Gue: Ya... Karena kita gak sendiri dan butuh bantuan orang lain, mutlak?

Nendi: Iya. Dan menurut gue, orang lain yang nerima kebaikan lo harus banget baik ke lo juga. Dengan cara yang lo suka. Lo inginkan. Tapi kan susah. Makanya, saran gue, mulai sekarang lo jangan terlalu baik ke orang deh.

Gue diam.

Nendi: Atau kita bikin gampang aja deh. Kenapa lo baik banget ke gua? Lo bantuin gue bikin catetan lapangan, malem2 gini pula. Kan lo bisa aja gak usah bantuin, langsung aja tidur malem? Atau enggak usah gitu - lo minta Bacang nemenin gue hari ini. Biar lo bisa istirahat malam di rumah Mas Warkim?

Gue: Eh... Karena gue mau bayar utang ke elo...

Nendi: (mengerut tanda bingung)... Utang apaan, Di?

Gue: Utang kebaikan. Lo hari ini udah baik2 banget nganterin gue naik motor, di jalur Pantura lagi. Lo juga bayarin bensin motor. Lo juga berusaha menenangkan Zae. Lo...

Nendi: ENGGAK SEMUA ORANG MEMIKIRKAN UTANG BERNAMA KEBAIKAN. Termasuk teman2 lo yang sering banget minta bantuan akademik ke lo.

Gue: ...

Nendi: Gini, apa yang lo dapetin abis lo ngasih bantuan akademik ke mereka?

Gue: Doa.

Nendi: Cliche. Semua orang yang kafir sekalipun juga bisa doa. Dan belum tentu doa mereka - temen2 lo yang nungging2 minta tolong itu - di-ijabah. Ada enggak yang konkret? Misalnya, lo dikasih contekan UAS sama mereka. Atau tugas lo dikerjain sama mereka? Atau gini, ada temen yang bisa kerja gara2 lo bantuin mereka. Lo dikasih link buat kerja juga, ga?

Gue: Enggak...

Nendi: Ya. Mereka enggak memikirkan utang. Bagi mereka, bantuan akademik lo itu merupakan hibah, bukan utang. Mereka gak perlu bales

Gue: Nendi...

Nendi: Jangan manggil nama gue. Gue minta lo mikir dan ngerasain sendiri, pake hati nurani sendiri, lah. Coba bayangin, coba jadikan itu kepercayaan - apakah benar apa yang lo lakuin ke mereka selama ini? Berguna buat mereka, ya iya. Tapi berguna juga enggak buat lo?

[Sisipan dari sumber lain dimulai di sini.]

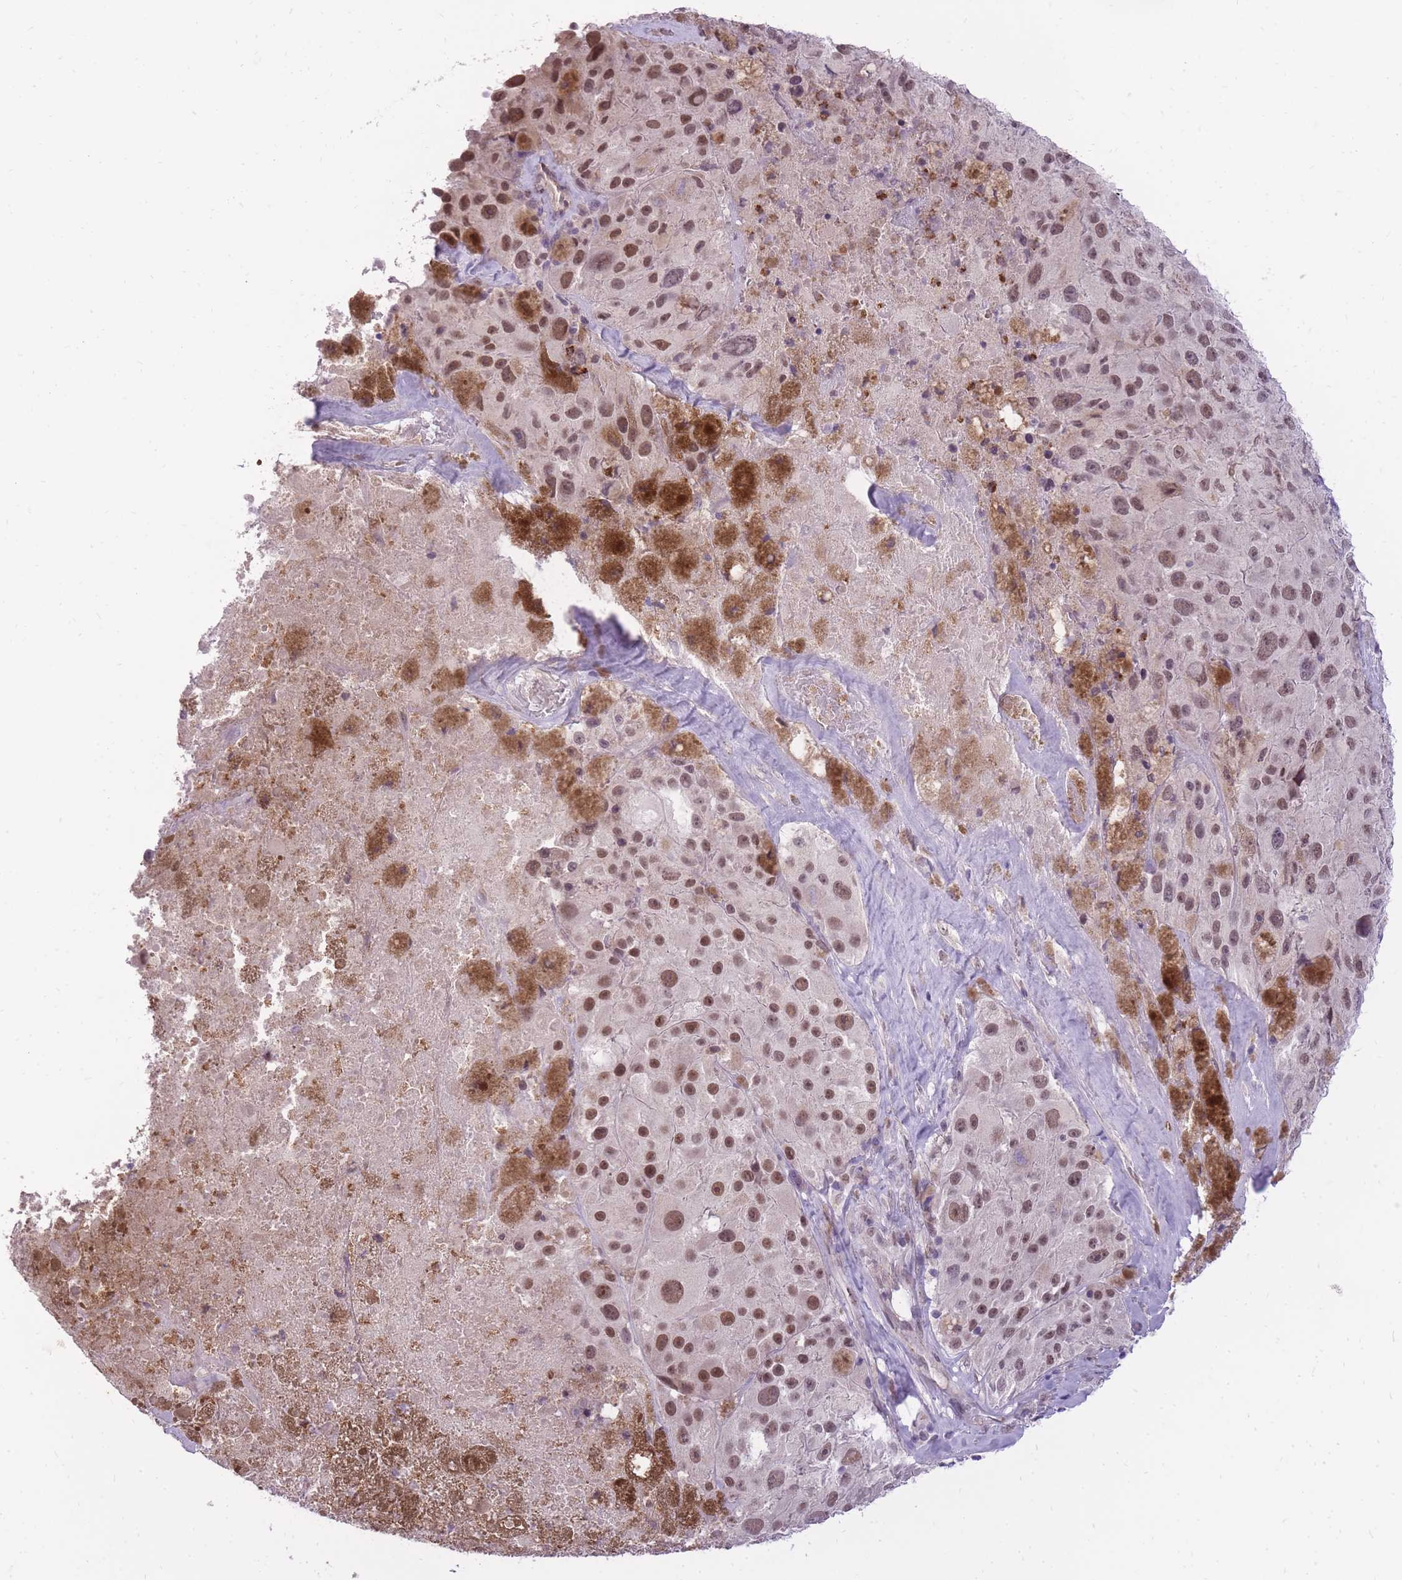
{"staining": {"intensity": "moderate", "quantity": ">75%", "location": "nuclear"}, "tissue": "melanoma", "cell_type": "Tumor cells", "image_type": "cancer", "snomed": [{"axis": "morphology", "description": "Malignant melanoma, Metastatic site"}, {"axis": "topography", "description": "Lymph node"}], "caption": "There is medium levels of moderate nuclear staining in tumor cells of melanoma, as demonstrated by immunohistochemical staining (brown color).", "gene": "TIGD1", "patient": {"sex": "male", "age": 62}}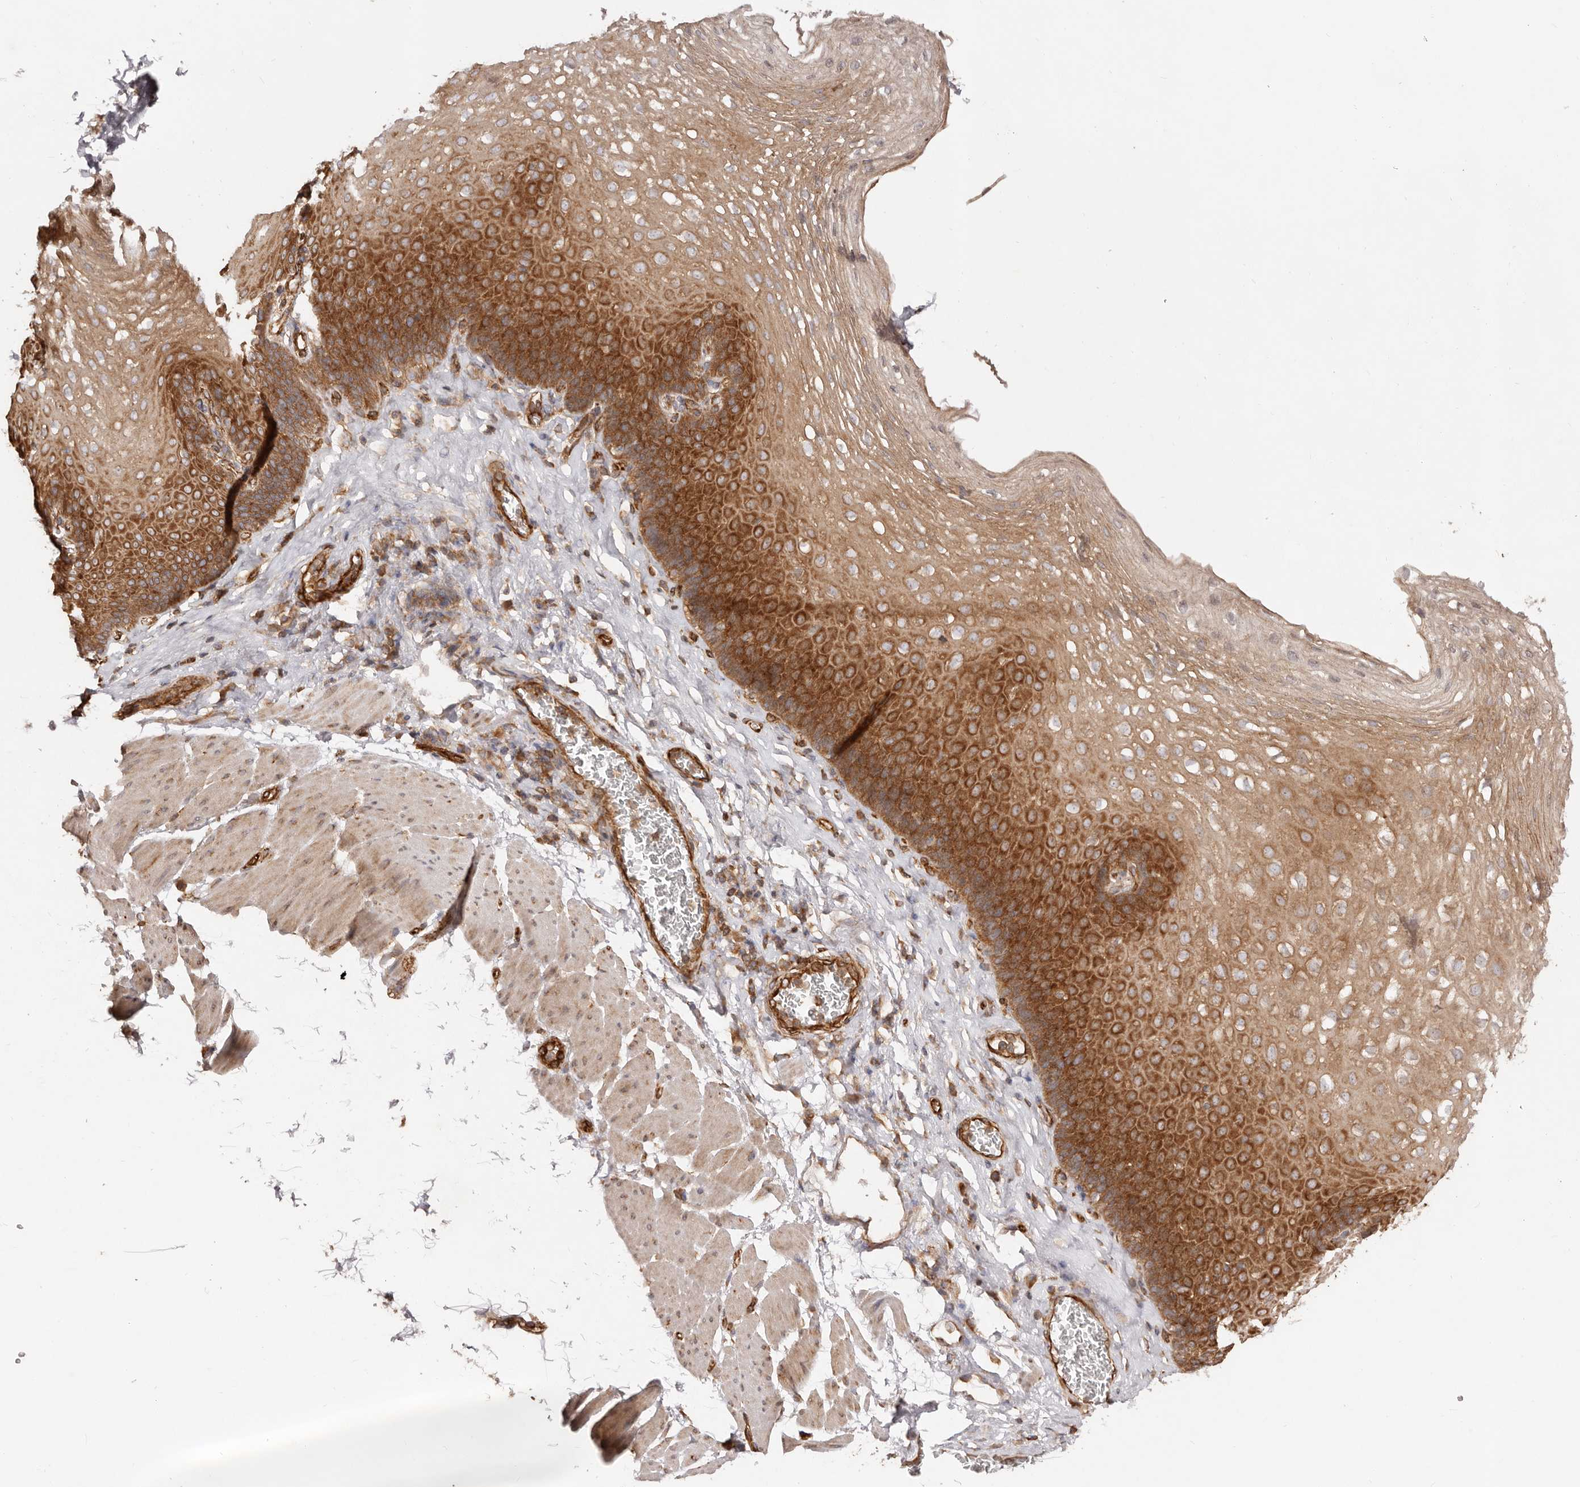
{"staining": {"intensity": "strong", "quantity": "25%-75%", "location": "cytoplasmic/membranous"}, "tissue": "esophagus", "cell_type": "Squamous epithelial cells", "image_type": "normal", "snomed": [{"axis": "morphology", "description": "Normal tissue, NOS"}, {"axis": "topography", "description": "Esophagus"}], "caption": "Protein staining exhibits strong cytoplasmic/membranous positivity in about 25%-75% of squamous epithelial cells in normal esophagus. Using DAB (brown) and hematoxylin (blue) stains, captured at high magnification using brightfield microscopy.", "gene": "RPS6", "patient": {"sex": "female", "age": 66}}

Gue diam seribu bahasa. Gue terpaku dengan kata2 sinistik yang isinya gue terima - benar juga. Apakah yang gue lakuin selama ini emang benar?

Gue kemudian menyempatkan dua mata ini memandang langit biru tua itu. Di sana tersaji pemandangan malam yang begitu indah... Yaitu, pemandangannya Sang Rembulan Malam yang diselimuti oleh kawanan awan - berjalan dengan syahdunya.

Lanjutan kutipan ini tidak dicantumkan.